___ EXERCISE TEXT
It was another solid quarter for Realty Income (O), which is music to my ears.
After all, O stock is one of my very favorite long-term dividend machines.
A few highlights from the most recently reported quarter:
- Realty Income’s revenues jumped 22.6% to $228.6 million on the back of new property investments and a 1.4% increase in same-store rents.
- Realty Income raised $528 million in a secondary share offering and plowed $405 million of it into new properties and development projects while managing to modestly increase its occupancy rate from 98.2% to 98.3%. The new properties have a weighted average lease maturity of 10.6 years and a lease yield of 7.3%, meaning that these should be nice income generators for a long time to come.
- Funds from operations (FFO) — the most common metric of profitability for REITs — increased 21.1% and 6.7% per share. (For the uninitiated, FFO is a measure of net income that adds back non-cash charges like depreciation and backs out gains on the sale of properties. The idea is to give a more accurate measure of real operating performance and of the cold, hard cash being generated for the payment of dividends.)
- And speaking of dividends, Realty Income increased its monthly dividend in June for the 76th time in its history and for the 67th consecutive quarter. Since going public in 1994, Realty Income has churned out 527 dividend checks, making it one of the most dependable income payers to ever be traded publicly.
This gets to the crux of why I love Realty Income and why I consider it far better than a bond for your retirement income needs.
______
___ DATASET
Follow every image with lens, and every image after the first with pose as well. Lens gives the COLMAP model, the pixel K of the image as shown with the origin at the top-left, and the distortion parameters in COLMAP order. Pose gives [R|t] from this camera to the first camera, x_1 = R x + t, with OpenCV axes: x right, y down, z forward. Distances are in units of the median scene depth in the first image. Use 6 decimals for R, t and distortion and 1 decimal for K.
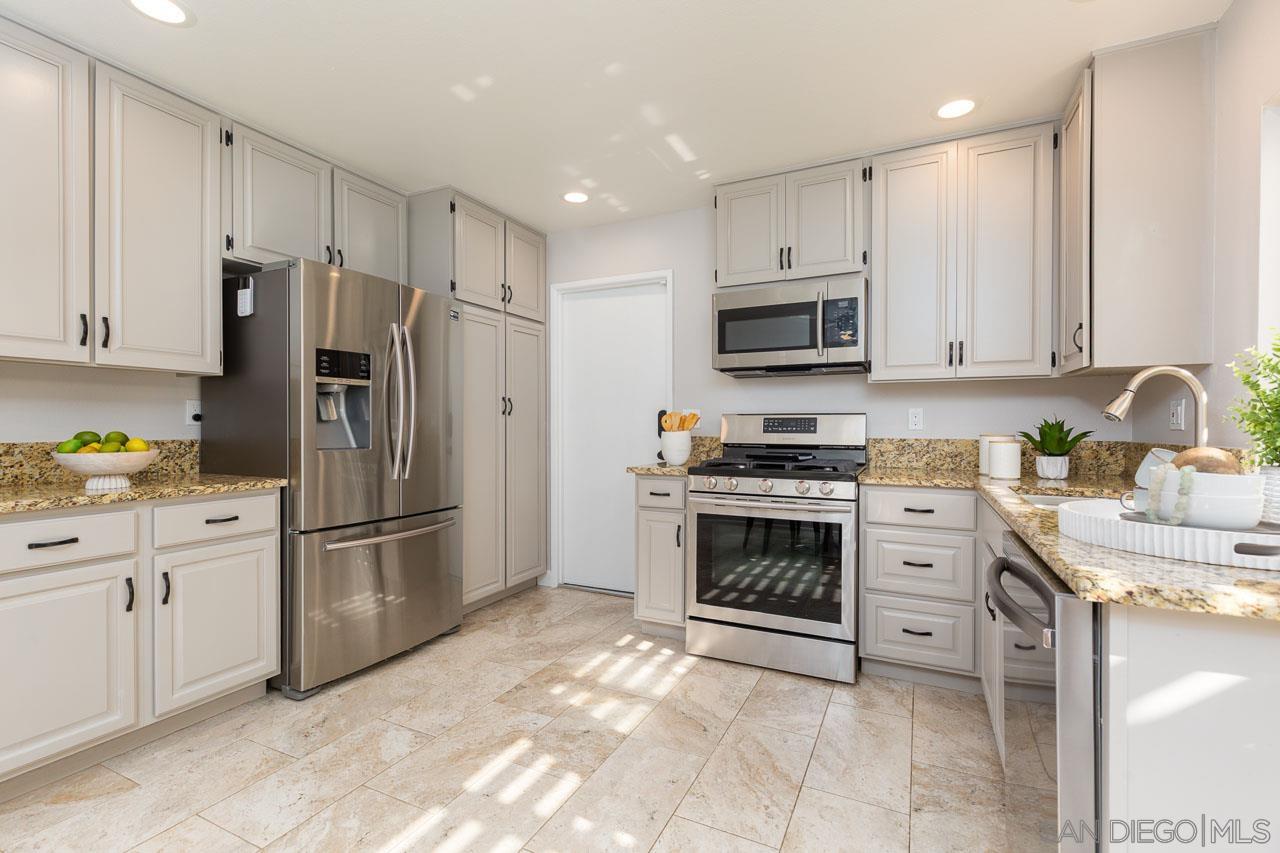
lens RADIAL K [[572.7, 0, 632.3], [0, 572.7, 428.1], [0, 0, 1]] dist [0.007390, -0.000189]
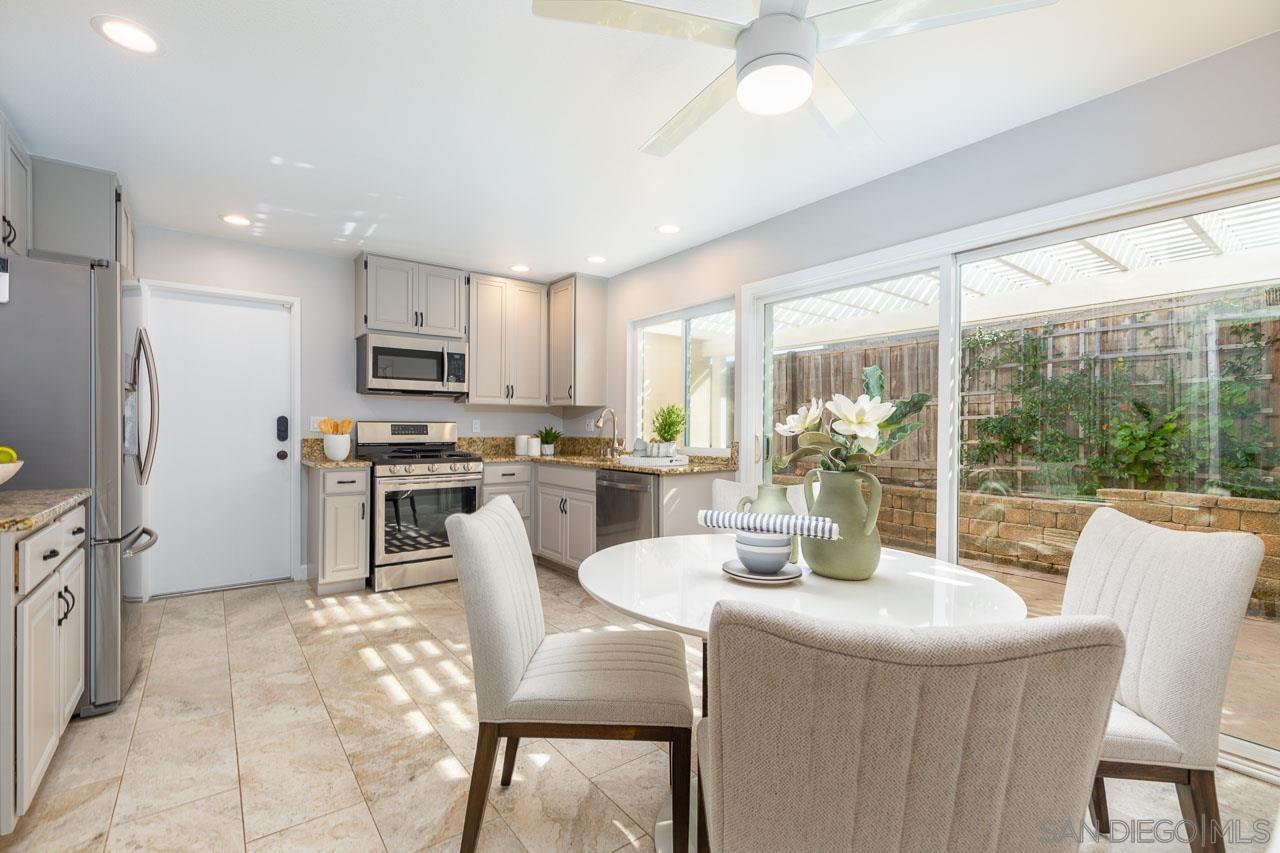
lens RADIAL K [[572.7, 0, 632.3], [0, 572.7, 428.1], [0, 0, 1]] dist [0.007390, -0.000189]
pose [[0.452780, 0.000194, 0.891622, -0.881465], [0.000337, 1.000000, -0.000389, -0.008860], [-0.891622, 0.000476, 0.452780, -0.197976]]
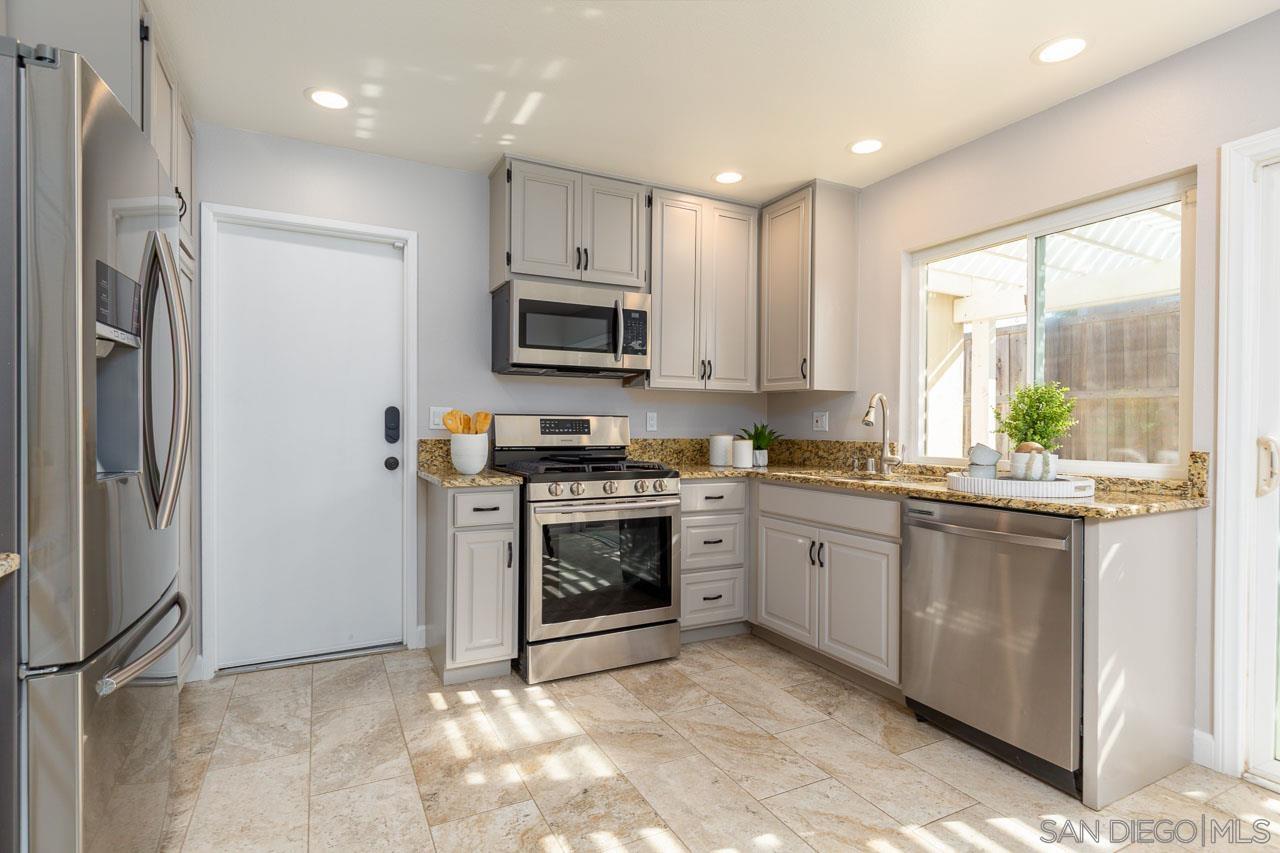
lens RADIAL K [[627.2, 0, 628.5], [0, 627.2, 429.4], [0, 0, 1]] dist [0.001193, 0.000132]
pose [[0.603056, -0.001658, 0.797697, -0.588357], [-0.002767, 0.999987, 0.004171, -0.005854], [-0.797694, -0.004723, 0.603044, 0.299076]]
______
**PROBLEM REQUIREMENTS**
Sum up the text about Realty Income in two sentences.

**TASK OUTPUT**
Realty Income had a solid quarter: revenues rose 22.6% to $228.6 million, $405 million of a $528 million share offering went into new properties and development projects, and funds from operations climbed 21.1% overall and 6.7% per share. The company raised its monthly dividend in June for the 76th time, and the writer considers it far better than a bond for retirement income.